# Texte fourni
━━━━━━━━━━━━━━━━

Dans un contexte politique déjà fragile, une nouvelle controverse éclabousse le Conseil Présidentiel de Transition (CPT) en Haïti. Selon les déclarations de Pierre Espérance, directeur exécutif du Réseau National de Défense des Droits Humains (RNDDH), plusieurs membres du CPT exerceraient des pressions sur le Premier ministre Alix Didier Fils-Aimé pour qu’il leur verse une prime de départ dépassant les 500 000 dollars américains, et ce, avant le 7 février 2025, date marquant la fin présumée de la transition actuelle.

Pierre Espérance va plus loin, affirmant que des menaces directes auraient été adressées au chef du gouvernement en cas de refus d’exécution de ce paiement, une situation jugée alarmante pour la stabilité institutionnelle du pays.

━━━━━━━━━━━━━━━━

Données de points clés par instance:
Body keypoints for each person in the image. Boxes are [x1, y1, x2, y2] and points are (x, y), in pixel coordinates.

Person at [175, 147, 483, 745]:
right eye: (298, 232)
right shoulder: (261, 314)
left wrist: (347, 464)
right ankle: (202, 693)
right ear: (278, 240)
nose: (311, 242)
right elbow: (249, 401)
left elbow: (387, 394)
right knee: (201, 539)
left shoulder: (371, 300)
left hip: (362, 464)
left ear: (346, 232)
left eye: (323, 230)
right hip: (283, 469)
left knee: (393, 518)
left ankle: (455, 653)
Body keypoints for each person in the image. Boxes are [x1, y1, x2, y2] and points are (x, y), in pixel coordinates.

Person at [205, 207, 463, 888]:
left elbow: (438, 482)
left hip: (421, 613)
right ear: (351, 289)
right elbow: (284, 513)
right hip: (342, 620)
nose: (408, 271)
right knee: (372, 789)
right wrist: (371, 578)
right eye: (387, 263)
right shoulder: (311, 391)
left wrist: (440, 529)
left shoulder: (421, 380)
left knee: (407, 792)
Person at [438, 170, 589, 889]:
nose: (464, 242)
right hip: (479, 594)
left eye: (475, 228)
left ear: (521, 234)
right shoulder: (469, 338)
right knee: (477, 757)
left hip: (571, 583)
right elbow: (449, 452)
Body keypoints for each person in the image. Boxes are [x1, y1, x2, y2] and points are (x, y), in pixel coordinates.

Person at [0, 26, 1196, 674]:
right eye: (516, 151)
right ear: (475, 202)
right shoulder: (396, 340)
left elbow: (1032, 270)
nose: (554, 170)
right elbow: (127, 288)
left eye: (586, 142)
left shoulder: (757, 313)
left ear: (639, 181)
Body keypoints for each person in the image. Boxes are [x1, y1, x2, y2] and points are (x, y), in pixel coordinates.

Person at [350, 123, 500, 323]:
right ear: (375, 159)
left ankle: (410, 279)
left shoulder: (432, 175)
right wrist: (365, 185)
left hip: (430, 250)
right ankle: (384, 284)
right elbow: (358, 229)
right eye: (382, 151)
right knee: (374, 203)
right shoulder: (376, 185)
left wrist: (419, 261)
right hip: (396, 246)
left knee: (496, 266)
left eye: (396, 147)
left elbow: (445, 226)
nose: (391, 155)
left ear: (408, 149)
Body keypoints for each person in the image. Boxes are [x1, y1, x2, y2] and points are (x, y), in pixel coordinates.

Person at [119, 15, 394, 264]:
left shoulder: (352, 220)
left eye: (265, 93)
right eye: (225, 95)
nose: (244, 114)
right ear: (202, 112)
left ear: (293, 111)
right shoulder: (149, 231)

━━━━━━━━━━━━━━━━

# Questions d'étude
1. Reproduisez fidèlement le passage du texte sur la controverse au CPT, en commençant à « Dans un contexte » et en terminant à « la transition actuelle. ».
2. Poursuivez la rédaction du texte sur la controverse au CPT en reprenant après sa dernière phrase.
Les entrées constituent un matériau distinct du texte et ne s'y rattachent pas.

# Corrigé de l'exercice
1.
Dans un contexte politique déjà fragile, une nouvelle controverse éclabousse le Conseil Présidentiel de Transition (CPT) en Haïti. Selon les déclarations de Pierre Espérance, directeur exécutif du Réseau National de Défense des Droits Humains (RNDDH), plusieurs membres du CPT exerceraient des pressions sur le Premier ministre Alix Didier Fils-Aimé pour qu’il leur verse une prime de départ dépassant les 500 000 dollars américains, et ce, avant le 7 février 2025, date marquant la fin présumée de la transition actuelle.

2.
Cette affaire soulève d’autant plus d’inquiétudes que plusieurs conseillers du CPT sont déjà cités dans des scandales de corruption. On se souvient notamment du dossier de la Banque Nationale de Crédit (BNC)dans lequel les noms de Smith Augustin, Emmanuel Vertilaire et Louis Gérald Gilles avaient été mentionnés.
Alors que le peuple haïtien espère une transition crédible et intègre, cette nouvelle polémique appelle à des explications claires et à des enquêtes sérieuses. La légitimité du CPT et la crédibilité du processus de sortie de crise sont plus que jamais en jeu.